To help recover from this exhaustive training, Ching will rotate between hot and cold baths to help flush his body out. He’ll sit in a hot tub for one minute and then a cold tub for two minutes. It’s all part of his renewed focus on keeping his body in peak form and trying to stay healthy. “This year, as we head to the World Cup, I’m concentrating on doing all the right things before and after every practice to prepare my body so I don’t get injured,” he says. “Every day, I’ll go in and get treatment if I tweak my hamstring. I’ll do a little bit of core work, and I like to use the foam roll for my entire legs. I’ll also do a lot of stretching to keep my muscles elongated before and after practice.”
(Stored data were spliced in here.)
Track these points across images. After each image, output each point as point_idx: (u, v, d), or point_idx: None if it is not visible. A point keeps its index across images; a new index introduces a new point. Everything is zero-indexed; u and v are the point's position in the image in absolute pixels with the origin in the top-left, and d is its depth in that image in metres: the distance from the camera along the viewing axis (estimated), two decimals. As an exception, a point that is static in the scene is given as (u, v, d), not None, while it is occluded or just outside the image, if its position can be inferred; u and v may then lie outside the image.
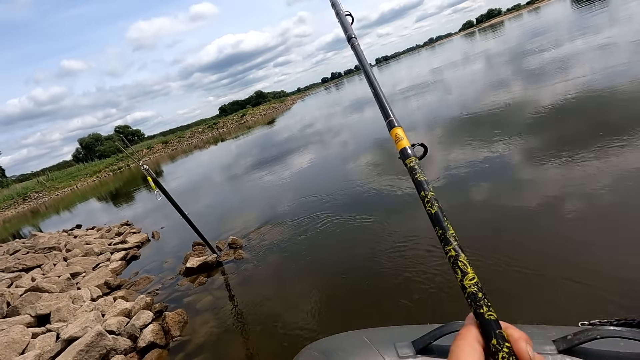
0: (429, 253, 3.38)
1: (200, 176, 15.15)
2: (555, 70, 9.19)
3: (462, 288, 0.49)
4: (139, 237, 7.53)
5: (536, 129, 5.79)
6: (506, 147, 5.43)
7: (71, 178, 43.30)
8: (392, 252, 3.65)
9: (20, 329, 3.73)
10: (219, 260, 4.91)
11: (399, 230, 4.05)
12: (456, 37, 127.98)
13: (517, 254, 2.94)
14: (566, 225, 3.10)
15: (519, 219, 3.45)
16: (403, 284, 3.11)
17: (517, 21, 52.46)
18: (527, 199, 3.71)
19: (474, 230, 3.54)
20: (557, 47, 12.75)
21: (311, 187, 6.96)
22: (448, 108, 9.61)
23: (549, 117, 6.15)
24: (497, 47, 23.24)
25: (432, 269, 3.14)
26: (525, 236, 3.16)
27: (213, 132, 56.15)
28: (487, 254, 3.05)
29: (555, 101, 6.72)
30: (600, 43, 10.38)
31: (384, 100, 0.76)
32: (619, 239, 2.73)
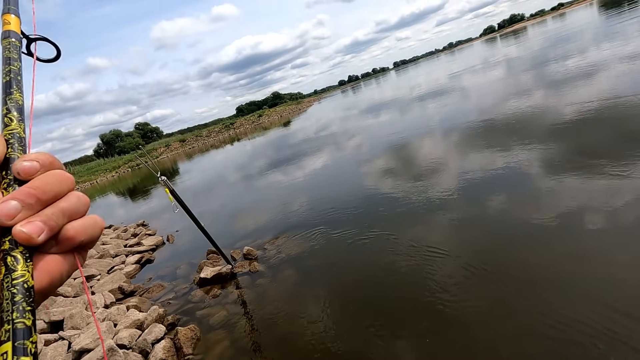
0: (445, 270, 3.17)
1: (215, 177, 15.20)
2: (578, 79, 8.78)
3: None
4: (154, 240, 7.52)
5: (555, 139, 5.50)
6: (522, 156, 5.16)
7: (92, 173, 44.44)
8: (413, 272, 3.45)
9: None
10: (234, 271, 4.79)
11: (419, 246, 3.84)
12: (477, 42, 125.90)
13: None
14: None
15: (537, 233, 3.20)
16: (428, 312, 2.90)
17: (541, 27, 51.09)
18: (545, 211, 3.45)
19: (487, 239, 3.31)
20: (582, 54, 12.25)
21: (328, 195, 6.80)
22: (465, 115, 9.30)
23: (569, 128, 5.84)
24: (518, 53, 22.58)
25: (453, 288, 2.93)
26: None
27: (230, 131, 56.73)
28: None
29: (577, 111, 6.38)
30: (629, 52, 9.87)
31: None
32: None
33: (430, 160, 6.77)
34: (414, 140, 8.83)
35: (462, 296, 2.97)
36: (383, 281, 3.54)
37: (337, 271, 4.03)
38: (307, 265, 4.42)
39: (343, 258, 4.26)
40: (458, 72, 24.45)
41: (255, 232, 6.26)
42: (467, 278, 3.15)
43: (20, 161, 0.35)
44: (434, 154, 7.14)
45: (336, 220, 5.46)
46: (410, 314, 2.99)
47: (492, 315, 2.69)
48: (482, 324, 2.64)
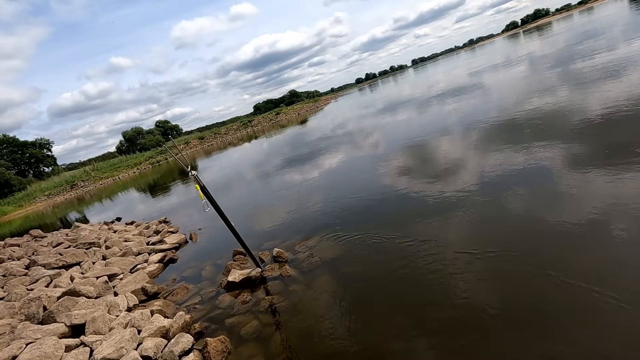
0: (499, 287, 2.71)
1: (234, 174, 14.98)
2: (606, 76, 8.02)
3: None
4: (176, 238, 7.27)
5: (580, 139, 4.93)
6: (544, 156, 4.60)
7: (114, 169, 45.35)
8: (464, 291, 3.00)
9: (54, 342, 3.43)
10: (263, 275, 4.44)
11: (466, 253, 3.38)
12: (498, 39, 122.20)
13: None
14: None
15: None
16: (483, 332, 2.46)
17: (567, 22, 48.72)
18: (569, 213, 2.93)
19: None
20: (610, 51, 11.30)
21: (354, 195, 6.38)
22: (484, 113, 8.64)
23: (594, 129, 5.23)
24: (542, 49, 21.30)
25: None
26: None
27: (247, 129, 56.88)
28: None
29: (604, 112, 5.75)
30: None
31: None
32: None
33: (451, 163, 6.25)
34: (436, 139, 8.26)
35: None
36: (436, 296, 3.10)
37: (382, 283, 3.61)
38: (345, 272, 4.01)
39: (387, 267, 3.84)
40: (478, 69, 23.35)
41: (281, 232, 5.91)
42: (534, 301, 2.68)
43: None
44: (453, 155, 6.60)
45: (369, 221, 5.04)
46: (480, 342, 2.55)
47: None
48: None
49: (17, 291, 5.02)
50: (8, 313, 4.37)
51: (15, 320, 4.13)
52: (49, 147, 55.68)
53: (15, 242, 9.92)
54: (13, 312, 4.34)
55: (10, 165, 47.84)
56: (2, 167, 42.36)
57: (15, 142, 50.88)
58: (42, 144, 54.49)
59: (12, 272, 6.03)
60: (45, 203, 34.88)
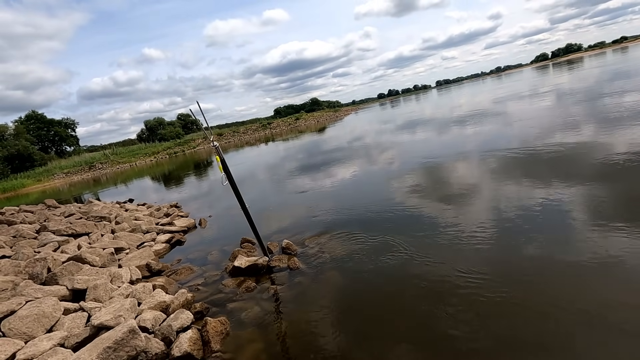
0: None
1: (249, 171, 15.01)
2: (633, 119, 7.64)
3: None
4: (186, 222, 7.24)
5: (599, 181, 4.65)
6: (557, 194, 4.34)
7: (132, 155, 46.28)
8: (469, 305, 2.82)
9: (53, 303, 3.38)
10: (270, 264, 4.33)
11: (468, 273, 3.19)
12: (527, 69, 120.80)
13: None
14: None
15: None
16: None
17: (599, 59, 47.55)
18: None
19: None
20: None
21: (369, 202, 6.23)
22: (503, 143, 8.32)
23: (615, 171, 4.94)
24: (571, 84, 20.60)
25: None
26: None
27: (266, 131, 57.42)
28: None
29: (627, 155, 5.44)
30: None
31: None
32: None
33: (463, 185, 6.04)
34: (452, 162, 8.02)
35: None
36: (437, 312, 2.93)
37: (388, 287, 3.45)
38: (353, 270, 3.86)
39: (394, 273, 3.67)
40: (503, 97, 22.80)
41: (292, 227, 5.80)
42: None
43: None
44: (467, 178, 6.39)
45: (382, 229, 4.88)
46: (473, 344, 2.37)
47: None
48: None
49: (24, 251, 5.03)
50: (13, 271, 4.37)
51: (19, 278, 4.11)
52: (74, 128, 57.29)
53: (29, 209, 10.09)
54: (18, 270, 4.34)
55: (35, 140, 49.36)
56: (27, 142, 43.71)
57: (43, 119, 52.56)
58: (68, 123, 56.11)
59: (23, 234, 6.08)
60: (62, 180, 35.73)
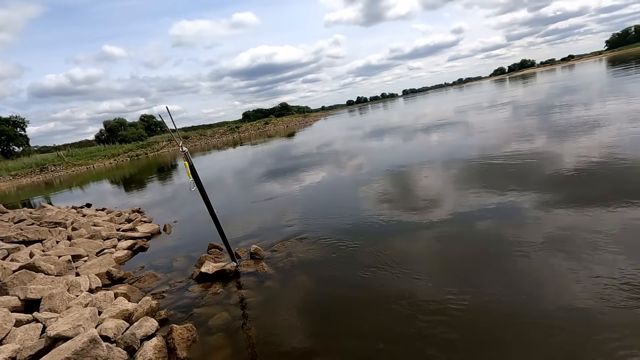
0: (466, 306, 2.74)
1: (216, 176, 14.76)
2: (579, 131, 8.46)
3: None
4: (149, 228, 7.01)
5: (548, 187, 5.18)
6: (515, 199, 4.79)
7: (90, 157, 43.77)
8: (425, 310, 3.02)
9: (3, 314, 3.18)
10: (238, 270, 4.32)
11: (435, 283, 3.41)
12: (486, 81, 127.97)
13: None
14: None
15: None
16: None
17: (550, 75, 51.48)
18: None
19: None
20: (586, 108, 11.87)
21: (340, 208, 6.37)
22: (465, 151, 8.89)
23: (564, 178, 5.51)
24: (525, 97, 22.22)
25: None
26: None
27: (234, 135, 56.51)
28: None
29: (575, 163, 6.07)
30: (632, 110, 9.66)
31: None
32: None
33: (429, 190, 6.38)
34: (413, 168, 8.40)
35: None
36: (395, 307, 3.09)
37: (354, 290, 3.57)
38: (321, 274, 3.96)
39: (361, 275, 3.81)
40: (465, 108, 23.93)
41: (260, 232, 5.81)
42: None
43: None
44: (432, 184, 6.76)
45: (349, 233, 5.02)
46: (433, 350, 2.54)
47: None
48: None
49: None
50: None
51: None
52: (23, 126, 53.31)
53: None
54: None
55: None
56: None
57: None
58: (17, 122, 52.12)
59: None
60: (9, 183, 33.08)
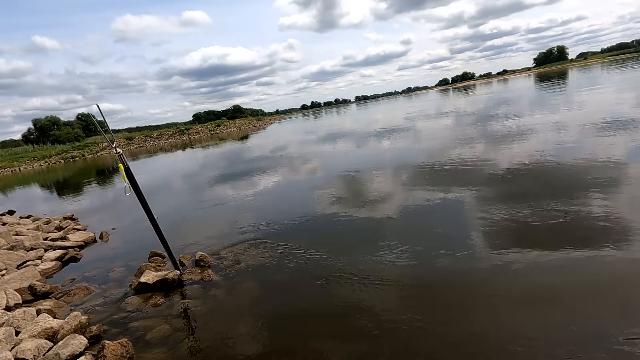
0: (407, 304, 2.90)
1: (163, 180, 14.01)
2: (512, 137, 9.47)
3: None
4: (83, 236, 6.44)
5: (487, 186, 5.74)
6: (456, 196, 5.24)
7: (15, 159, 39.27)
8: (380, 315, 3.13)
9: None
10: (182, 278, 4.11)
11: (373, 278, 3.55)
12: (432, 91, 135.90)
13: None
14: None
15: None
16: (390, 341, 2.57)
17: (487, 87, 56.31)
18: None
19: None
20: (518, 117, 13.33)
21: (290, 212, 6.34)
22: (412, 155, 9.48)
23: (501, 178, 6.13)
24: (467, 107, 24.23)
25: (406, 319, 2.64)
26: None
27: (183, 137, 54.08)
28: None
29: (508, 165, 6.78)
30: (554, 120, 11.08)
31: None
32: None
33: (380, 194, 6.60)
34: (365, 172, 8.66)
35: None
36: (347, 309, 3.16)
37: (304, 294, 3.55)
38: (270, 279, 3.89)
39: (310, 280, 3.81)
40: (413, 115, 25.21)
41: (208, 239, 5.58)
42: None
43: None
44: (383, 188, 7.02)
45: (299, 237, 5.00)
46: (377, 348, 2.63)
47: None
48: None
49: None
50: None
51: None
52: None
53: None
54: None
55: None
56: None
57: None
58: None
59: None
60: None
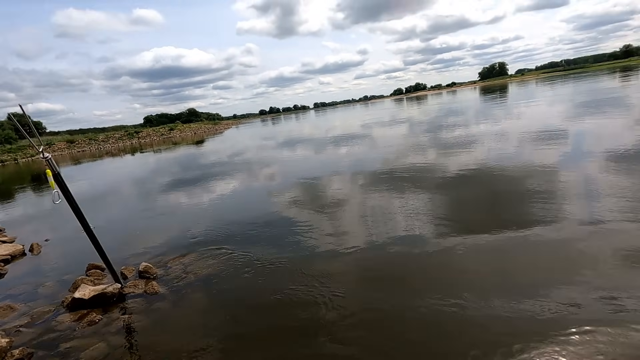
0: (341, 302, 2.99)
1: (108, 187, 13.11)
2: (460, 144, 10.24)
3: None
4: (9, 249, 5.80)
5: (437, 190, 6.14)
6: (412, 201, 5.57)
7: None
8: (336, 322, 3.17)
9: None
10: (123, 292, 3.84)
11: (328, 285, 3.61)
12: (387, 100, 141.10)
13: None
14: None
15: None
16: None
17: (438, 98, 59.86)
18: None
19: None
20: (465, 126, 14.40)
21: (244, 219, 6.20)
22: (369, 162, 9.84)
23: (451, 183, 6.58)
24: (419, 116, 25.65)
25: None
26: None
27: (133, 140, 51.05)
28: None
29: (456, 168, 7.31)
30: (497, 130, 12.16)
31: None
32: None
33: (339, 199, 6.69)
34: (324, 178, 8.78)
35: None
36: (297, 318, 3.15)
37: (256, 303, 3.47)
38: (220, 289, 3.76)
39: (263, 288, 3.73)
40: (370, 123, 26.00)
41: (155, 248, 5.29)
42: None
43: None
44: (342, 193, 7.14)
45: (253, 245, 4.91)
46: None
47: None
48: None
49: None
50: None
51: None
52: None
53: None
54: None
55: None
56: None
57: None
58: None
59: None
60: None
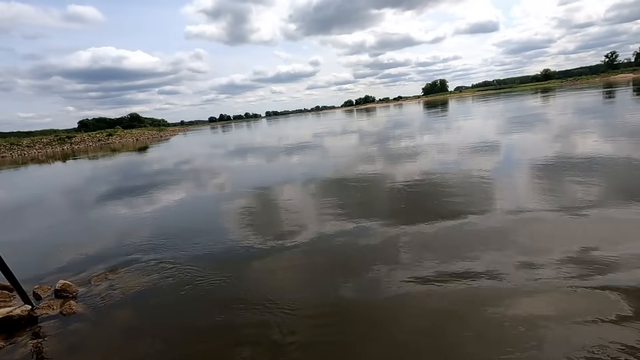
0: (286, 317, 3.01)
1: (29, 198, 11.79)
2: (406, 155, 10.90)
3: None
4: None
5: (387, 199, 6.47)
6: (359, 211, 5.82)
7: None
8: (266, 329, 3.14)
9: None
10: (34, 314, 3.44)
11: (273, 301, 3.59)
12: (338, 111, 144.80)
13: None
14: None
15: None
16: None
17: (386, 110, 62.92)
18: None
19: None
20: (411, 138, 15.35)
21: (189, 231, 5.93)
22: (320, 170, 10.09)
23: (398, 192, 6.97)
24: (369, 127, 26.83)
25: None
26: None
27: (64, 146, 46.54)
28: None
29: (402, 176, 7.77)
30: (439, 142, 13.14)
31: None
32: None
33: (286, 210, 6.64)
34: (273, 187, 8.76)
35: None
36: (232, 334, 3.08)
37: (191, 320, 3.30)
38: (151, 305, 3.52)
39: (202, 302, 3.57)
40: (322, 132, 26.51)
41: (79, 264, 4.83)
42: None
43: None
44: (290, 203, 7.15)
45: (197, 256, 4.69)
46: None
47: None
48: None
49: None
50: None
51: None
52: None
53: None
54: None
55: None
56: None
57: None
58: None
59: None
60: None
Complementing his training routine is his nutrition and supplement strategy. Ching doesn’t have a nutritionist, but he’s had success by following a few simple rules. He tries to avoid ingesting saturated fats and red meat, preferring to eat lots of fish, fruits and vegetables. When he gets closer to game day, he’ll take in extra carbs for more energy. He also takes glucosamine and chondroitin supplements.

“Soccer is extremely hard on the knees,” he explains. “I take the glucosamine and chondroitin to help maintain the cartilage. It helps smooth it out. Ever since I’ve been taking that, my knees have held up fairly well. I’ve definitely noticed the difference.”
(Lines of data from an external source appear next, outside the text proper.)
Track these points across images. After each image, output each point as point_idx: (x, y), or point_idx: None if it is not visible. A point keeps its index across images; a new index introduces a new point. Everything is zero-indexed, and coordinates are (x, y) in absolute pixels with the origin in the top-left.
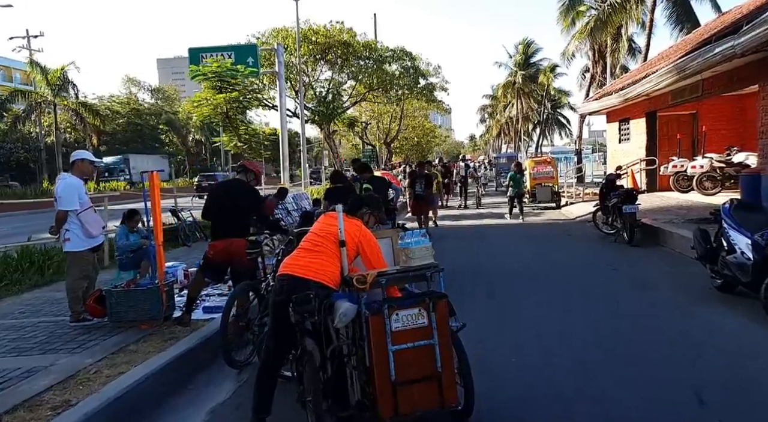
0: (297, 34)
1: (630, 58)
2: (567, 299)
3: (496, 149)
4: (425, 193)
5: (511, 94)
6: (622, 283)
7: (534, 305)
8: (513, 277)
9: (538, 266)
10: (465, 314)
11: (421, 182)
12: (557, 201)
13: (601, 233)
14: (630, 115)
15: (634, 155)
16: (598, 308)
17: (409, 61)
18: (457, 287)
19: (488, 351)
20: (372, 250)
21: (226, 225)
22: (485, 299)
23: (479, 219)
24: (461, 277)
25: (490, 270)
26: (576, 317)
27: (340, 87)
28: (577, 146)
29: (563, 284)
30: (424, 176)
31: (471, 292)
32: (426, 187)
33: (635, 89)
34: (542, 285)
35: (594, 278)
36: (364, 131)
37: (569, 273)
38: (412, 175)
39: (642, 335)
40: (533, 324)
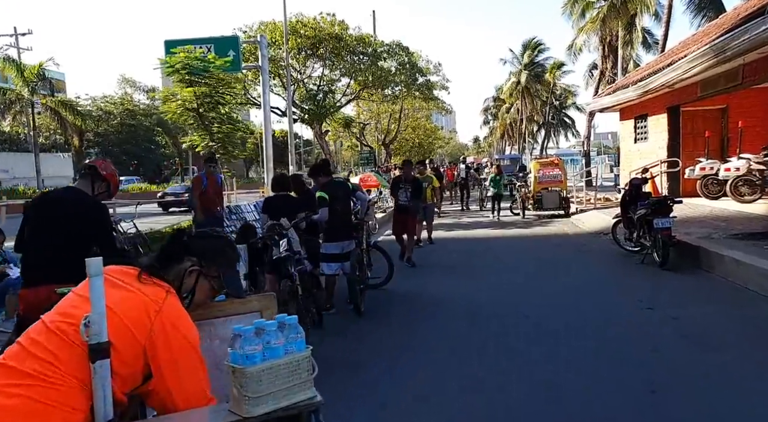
0: (284, 24)
1: (644, 51)
2: (587, 361)
3: (500, 151)
4: (411, 204)
5: (515, 94)
6: (666, 334)
7: (540, 366)
8: (512, 321)
9: (545, 303)
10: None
11: (407, 188)
12: (566, 208)
13: (622, 250)
14: (648, 111)
15: (652, 155)
16: (634, 382)
17: (405, 56)
18: (438, 336)
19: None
20: (176, 368)
21: (45, 263)
22: (474, 356)
23: (475, 229)
24: (444, 320)
25: (483, 308)
26: (602, 392)
27: (333, 84)
28: (585, 147)
29: (581, 335)
30: (411, 180)
31: (457, 346)
32: (414, 195)
33: (658, 79)
34: (551, 335)
35: (623, 324)
36: (361, 132)
37: (588, 315)
38: (396, 180)
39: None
40: (538, 407)
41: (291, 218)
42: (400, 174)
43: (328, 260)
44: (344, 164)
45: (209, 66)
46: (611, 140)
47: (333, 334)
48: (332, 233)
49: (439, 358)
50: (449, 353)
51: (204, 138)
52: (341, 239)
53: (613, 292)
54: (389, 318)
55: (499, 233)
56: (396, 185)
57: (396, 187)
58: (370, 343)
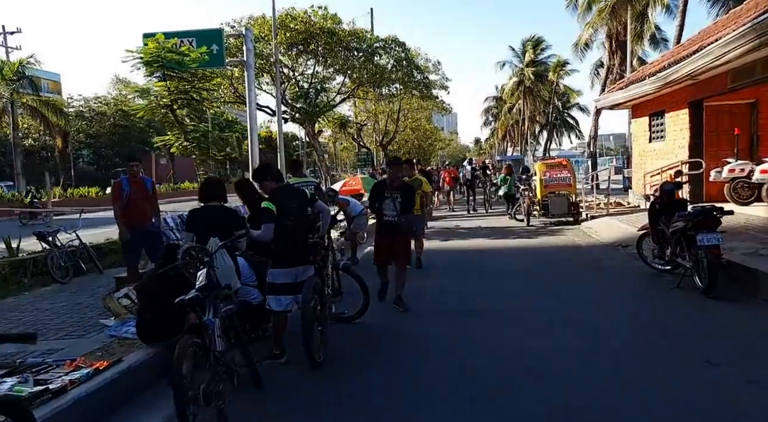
0: (273, 16)
1: (651, 48)
2: None
3: (501, 152)
4: (401, 221)
5: (517, 94)
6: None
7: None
8: (520, 380)
9: (563, 367)
10: None
11: (395, 198)
12: (575, 215)
13: (649, 268)
14: (665, 106)
15: (670, 156)
16: None
17: (402, 52)
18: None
19: None
20: None
21: None
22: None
23: (474, 238)
24: (430, 380)
25: (480, 360)
26: None
27: (326, 82)
28: (591, 147)
29: (618, 416)
30: (399, 186)
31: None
32: (404, 207)
33: (683, 68)
34: (574, 402)
35: (681, 398)
36: (359, 133)
37: (623, 374)
38: (379, 187)
39: None
40: None
41: (224, 238)
42: (385, 178)
43: (277, 291)
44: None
45: (184, 59)
46: (612, 142)
47: (276, 399)
48: (282, 256)
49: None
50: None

It’s a difference that shows up in the routine plays, as well as in the spectacular ones like the bicycle kick, which Ching has used to score a goal in a professional game. “You practice bicycle kicks when you’re a kid,” he says. “They’re kind of instinctive. I’ve tried them three or four times in my pro career, and I’ve only scored on one. On that one, it wasn’t really even a thought. I turned around and looked at the ball, and it was coming down perfectly. I got set for the kick, and it’s really kind of an ‘I hope this works’ thing.”

For someone who spends his offseason alternating between torturing himself on cardio machines and surfing in Hawaii, Australia and Costa Rica, the idea that in the middle of the chaos of a soccer game, he can find a moment of Zen and rely purely on instinct seems to be in sync with his character. Then again, that’s what happens when you’re the first Hawaiian-born soccer player drafted in the MLS. When surf meets soccer, you get Brian Ching.